Once the images are set aside, print the remaining lines below exactly.

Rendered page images

%%

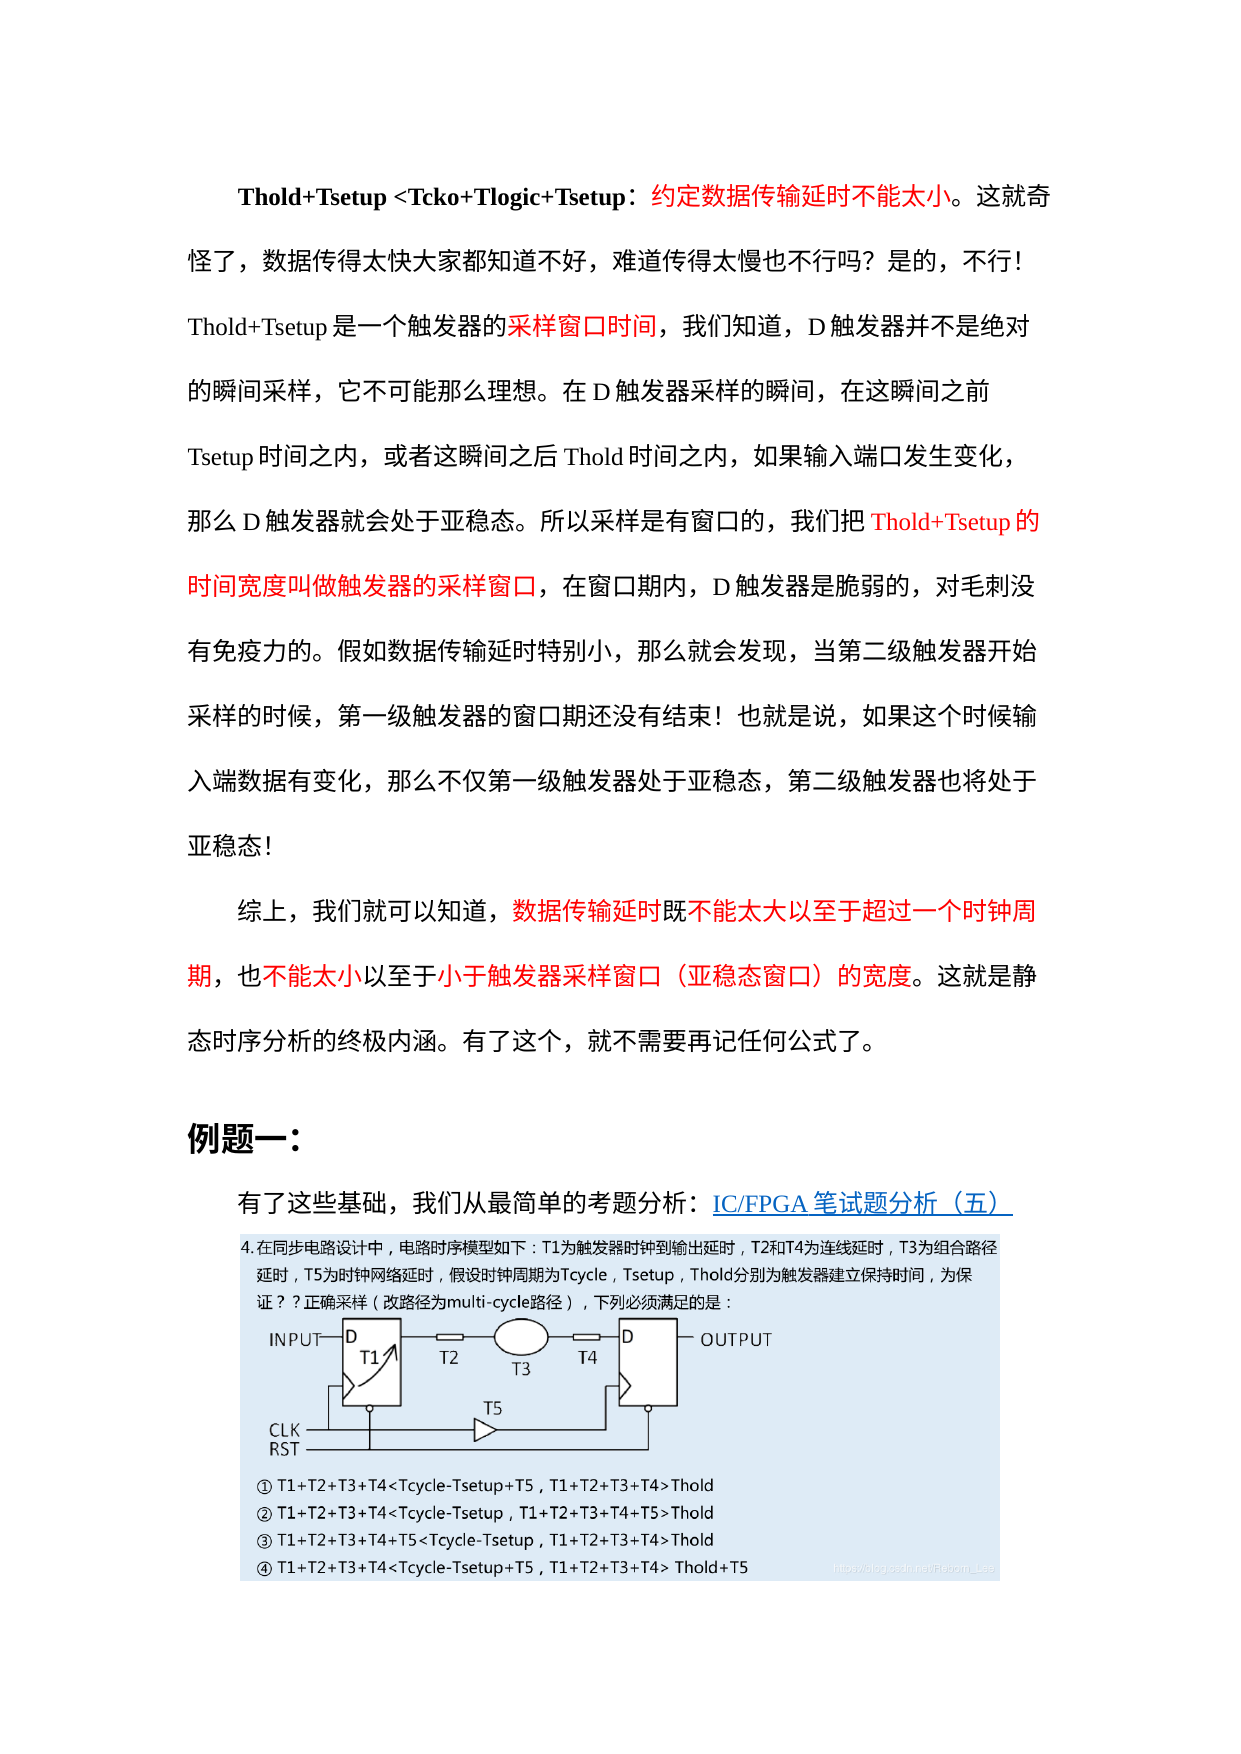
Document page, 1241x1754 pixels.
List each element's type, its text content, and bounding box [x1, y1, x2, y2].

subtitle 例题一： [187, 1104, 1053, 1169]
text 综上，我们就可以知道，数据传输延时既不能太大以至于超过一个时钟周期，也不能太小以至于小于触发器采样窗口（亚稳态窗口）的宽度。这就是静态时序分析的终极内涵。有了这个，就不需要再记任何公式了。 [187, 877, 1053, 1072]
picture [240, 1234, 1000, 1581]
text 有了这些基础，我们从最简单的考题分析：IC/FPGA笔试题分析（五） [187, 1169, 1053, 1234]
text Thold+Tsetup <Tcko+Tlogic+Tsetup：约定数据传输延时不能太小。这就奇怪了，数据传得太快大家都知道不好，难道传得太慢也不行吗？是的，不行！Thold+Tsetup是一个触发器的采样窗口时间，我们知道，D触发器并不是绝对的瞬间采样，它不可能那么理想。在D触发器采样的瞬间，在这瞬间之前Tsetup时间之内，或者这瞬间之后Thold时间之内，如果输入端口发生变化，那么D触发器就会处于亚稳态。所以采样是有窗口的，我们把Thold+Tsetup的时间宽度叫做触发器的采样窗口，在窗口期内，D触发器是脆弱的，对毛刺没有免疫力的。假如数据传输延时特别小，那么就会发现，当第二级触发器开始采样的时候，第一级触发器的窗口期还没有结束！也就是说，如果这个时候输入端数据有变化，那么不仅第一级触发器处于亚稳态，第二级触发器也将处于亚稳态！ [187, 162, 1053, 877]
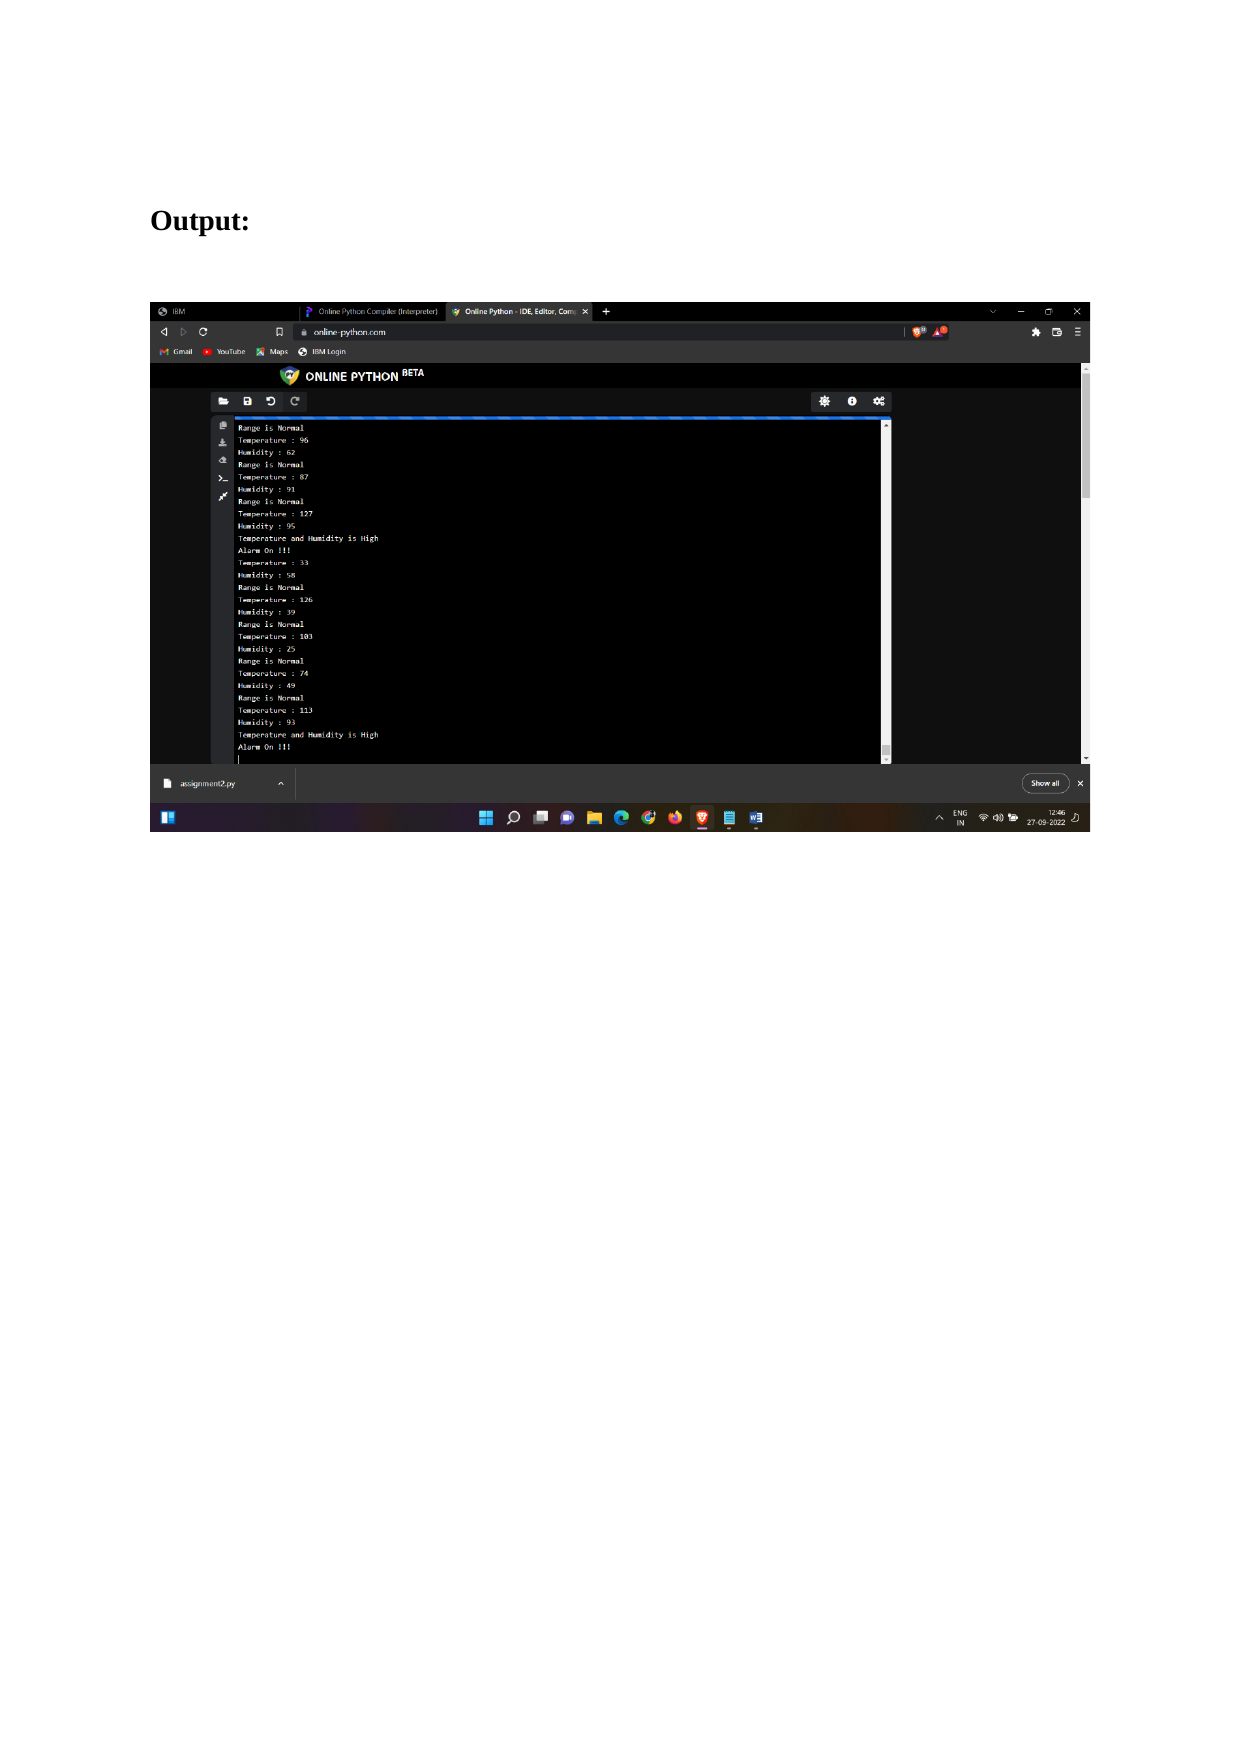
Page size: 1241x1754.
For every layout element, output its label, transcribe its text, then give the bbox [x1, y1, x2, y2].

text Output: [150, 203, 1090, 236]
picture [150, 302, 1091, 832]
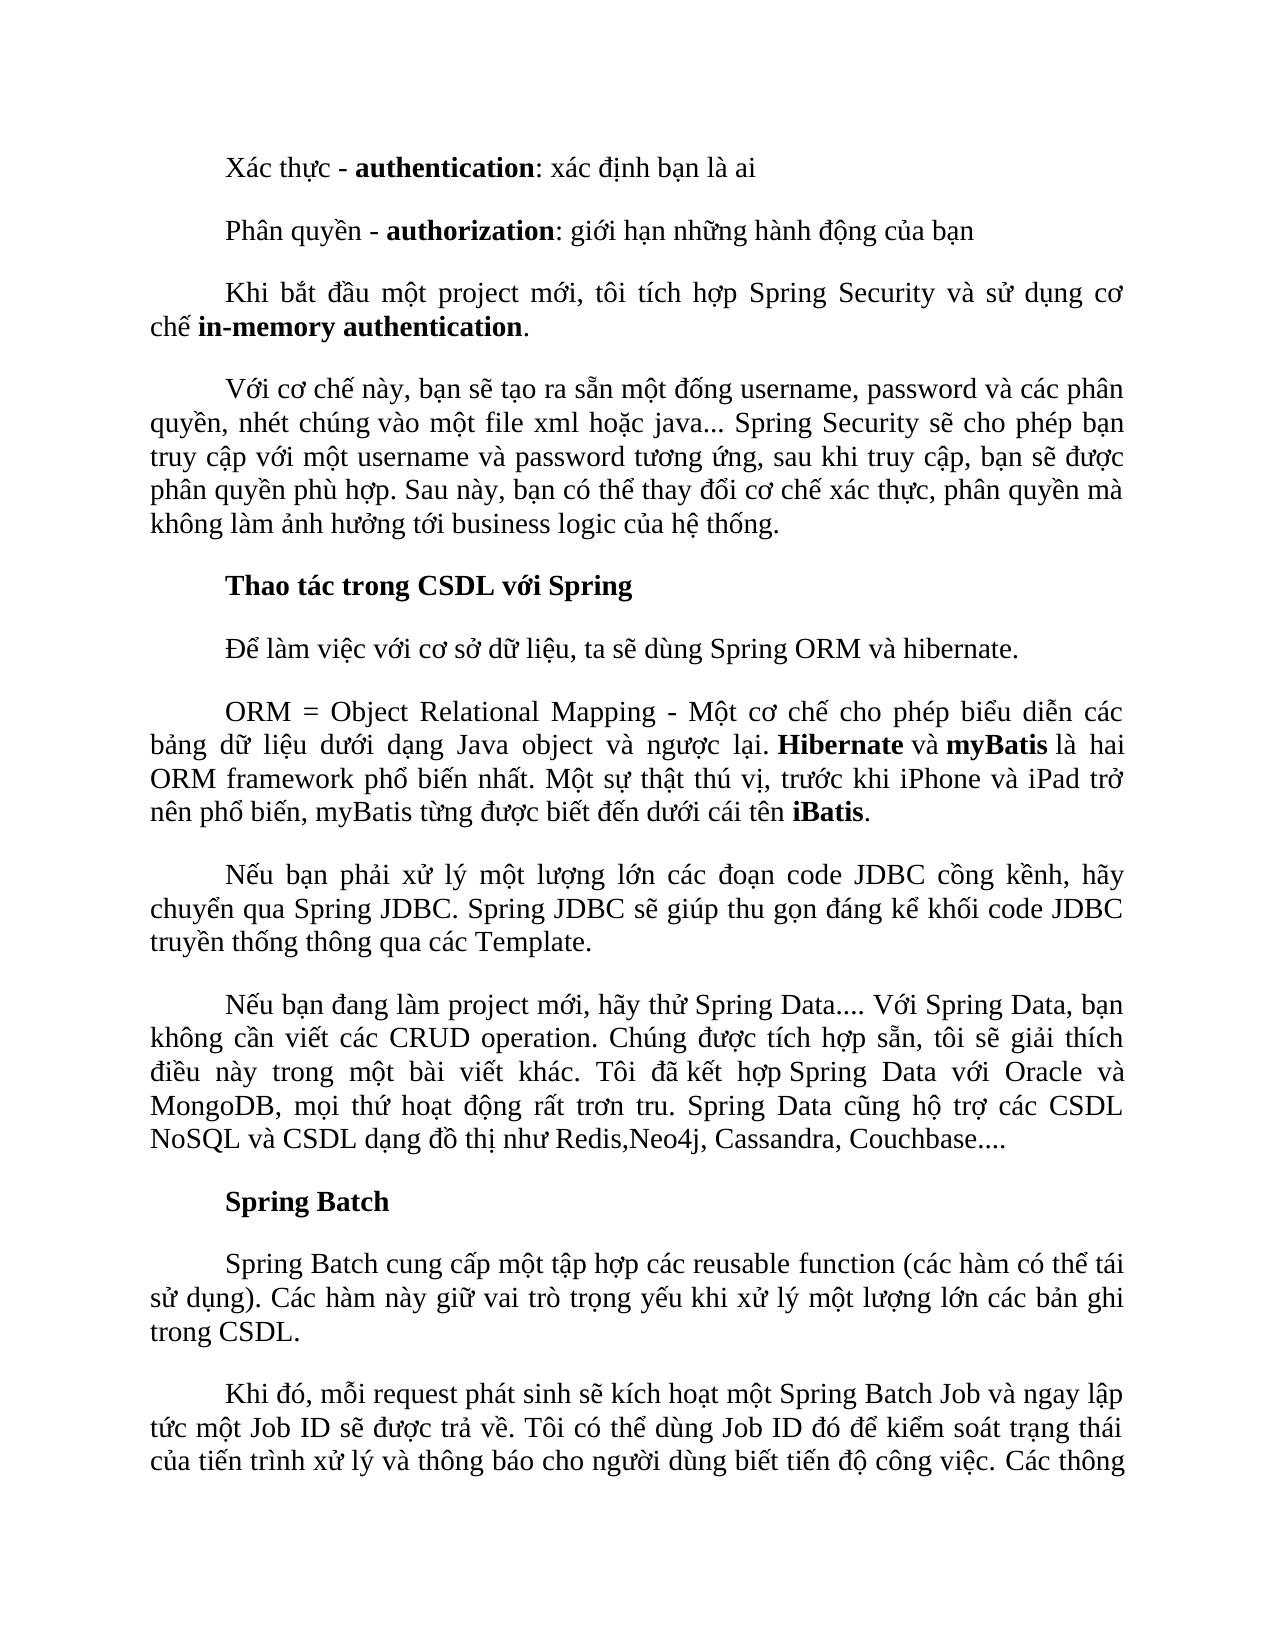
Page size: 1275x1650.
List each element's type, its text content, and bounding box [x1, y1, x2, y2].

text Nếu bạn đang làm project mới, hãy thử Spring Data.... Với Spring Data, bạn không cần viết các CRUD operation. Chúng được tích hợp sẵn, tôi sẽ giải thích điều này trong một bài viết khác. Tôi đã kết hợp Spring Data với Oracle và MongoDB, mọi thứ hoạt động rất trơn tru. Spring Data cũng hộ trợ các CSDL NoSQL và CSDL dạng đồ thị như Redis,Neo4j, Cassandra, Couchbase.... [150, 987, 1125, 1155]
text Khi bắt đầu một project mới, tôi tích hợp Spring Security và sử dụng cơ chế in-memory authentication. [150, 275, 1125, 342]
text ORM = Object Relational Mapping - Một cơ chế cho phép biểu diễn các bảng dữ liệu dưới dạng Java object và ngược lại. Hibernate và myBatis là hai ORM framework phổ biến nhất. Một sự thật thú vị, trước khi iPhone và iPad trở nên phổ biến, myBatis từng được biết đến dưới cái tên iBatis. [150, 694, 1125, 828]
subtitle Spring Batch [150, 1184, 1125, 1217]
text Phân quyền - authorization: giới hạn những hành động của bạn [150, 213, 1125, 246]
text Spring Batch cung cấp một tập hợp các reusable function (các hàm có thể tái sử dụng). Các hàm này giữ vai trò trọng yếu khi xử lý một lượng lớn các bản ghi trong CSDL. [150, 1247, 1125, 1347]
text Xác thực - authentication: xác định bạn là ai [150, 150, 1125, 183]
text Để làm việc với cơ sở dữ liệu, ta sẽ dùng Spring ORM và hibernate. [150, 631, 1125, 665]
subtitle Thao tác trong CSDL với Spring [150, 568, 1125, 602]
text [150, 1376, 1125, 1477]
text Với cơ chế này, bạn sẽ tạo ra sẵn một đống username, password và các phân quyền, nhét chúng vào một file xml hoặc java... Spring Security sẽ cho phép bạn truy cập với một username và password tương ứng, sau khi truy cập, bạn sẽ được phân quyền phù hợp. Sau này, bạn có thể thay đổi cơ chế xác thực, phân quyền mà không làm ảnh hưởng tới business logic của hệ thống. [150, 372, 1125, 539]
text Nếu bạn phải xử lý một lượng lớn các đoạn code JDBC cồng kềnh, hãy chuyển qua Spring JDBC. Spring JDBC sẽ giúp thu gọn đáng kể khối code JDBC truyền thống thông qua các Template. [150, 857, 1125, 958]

%%

### Output of the exercise:
Document page, 1241x1754 pixels.
List each element's type, its text content, and bounding box [x1, y1, x2, y2].

subtitle 例题一： [187, 1104, 1053, 1169]
text 综上，我们就可以知道，数据传输延时既不能太大以至于超过一个时钟周期，也不能太小以至于小于触发器采样窗口（亚稳态窗口）的宽度。这就是静态时序分析的终极内涵。有了这个，就不需要再记任何公式了。 [187, 877, 1053, 1072]
picture [240, 1234, 1000, 1581]
text 有了这些基础，我们从最简单的考题分析：IC/FPGA笔试题分析（五） [187, 1169, 1053, 1234]
text Thold+Tsetup <Tcko+Tlogic+Tsetup：约定数据传输延时不能太小。这就奇怪了，数据传得太快大家都知道不好，难道传得太慢也不行吗？是的，不行！Thold+Tsetup是一个触发器的采样窗口时间，我们知道，D触发器并不是绝对的瞬间采样，它不可能那么理想。在D触发器采样的瞬间，在这瞬间之前Tsetup时间之内，或者这瞬间之后Thold时间之内，如果输入端口发生变化，那么D触发器就会处于亚稳态。所以采样是有窗口的，我们把Thold+Tsetup的时间宽度叫做触发器的采样窗口，在窗口期内，D触发器是脆弱的，对毛刺没有免疫力的。假如数据传输延时特别小，那么就会发现，当第二级触发器开始采样的时候，第一级触发器的窗口期还没有结束！也就是说，如果这个时候输入端数据有变化，那么不仅第一级触发器处于亚稳态，第二级触发器也将处于亚稳态！ [187, 162, 1053, 877]
Page size: 1241x1754.
For every layout element, output its label, transcribe its text, then give the bbox [x1, y1, x2, y2].

text Output: [150, 203, 1090, 236]
picture [150, 302, 1091, 832]
Page size: 1275x1650.
List each element's type, its text content, and bounding box [x1, y1, x2, y2].

text Nếu bạn đang làm project mới, hãy thử Spring Data.... Với Spring Data, bạn không cần viết các CRUD operation. Chúng được tích hợp sẵn, tôi sẽ giải thích điều này trong một bài viết khác. Tôi đã kết hợp Spring Data với Oracle và MongoDB, mọi thứ hoạt động rất trơn tru. Spring Data cũng hộ trợ các CSDL NoSQL và CSDL dạng đồ thị như Redis,Neo4j, Cassandra, Couchbase.... [150, 987, 1125, 1155]
text Khi bắt đầu một project mới, tôi tích hợp Spring Security và sử dụng cơ chế in-memory authentication. [150, 275, 1125, 342]
text ORM = Object Relational Mapping - Một cơ chế cho phép biểu diễn các bảng dữ liệu dưới dạng Java object và ngược lại. Hibernate và myBatis là hai ORM framework phổ biến nhất. Một sự thật thú vị, trước khi iPhone và iPad trở nên phổ biến, myBatis từng được biết đến dưới cái tên iBatis. [150, 694, 1125, 828]
subtitle Spring Batch [150, 1184, 1125, 1217]
text Phân quyền - authorization: giới hạn những hành động của bạn [150, 213, 1125, 246]
text Spring Batch cung cấp một tập hợp các reusable function (các hàm có thể tái sử dụng). Các hàm này giữ vai trò trọng yếu khi xử lý một lượng lớn các bản ghi trong CSDL. [150, 1247, 1125, 1347]
text Xác thực - authentication: xác định bạn là ai [150, 150, 1125, 183]
text Để làm việc với cơ sở dữ liệu, ta sẽ dùng Spring ORM và hibernate. [150, 631, 1125, 665]
subtitle Thao tác trong CSDL với Spring [150, 568, 1125, 602]
text [150, 1376, 1125, 1477]
text Với cơ chế này, bạn sẽ tạo ra sẵn một đống username, password và các phân quyền, nhét chúng vào một file xml hoặc java... Spring Security sẽ cho phép bạn truy cập với một username và password tương ứng, sau khi truy cập, bạn sẽ được phân quyền phù hợp. Sau này, bạn có thể thay đổi cơ chế xác thực, phân quyền mà không làm ảnh hưởng tới business logic của hệ thống. [150, 372, 1125, 539]
text Nếu bạn phải xử lý một lượng lớn các đoạn code JDBC cồng kềnh, hãy chuyển qua Spring JDBC. Spring JDBC sẽ giúp thu gọn đáng kể khối code JDBC truyền thống thông qua các Template. [150, 857, 1125, 958]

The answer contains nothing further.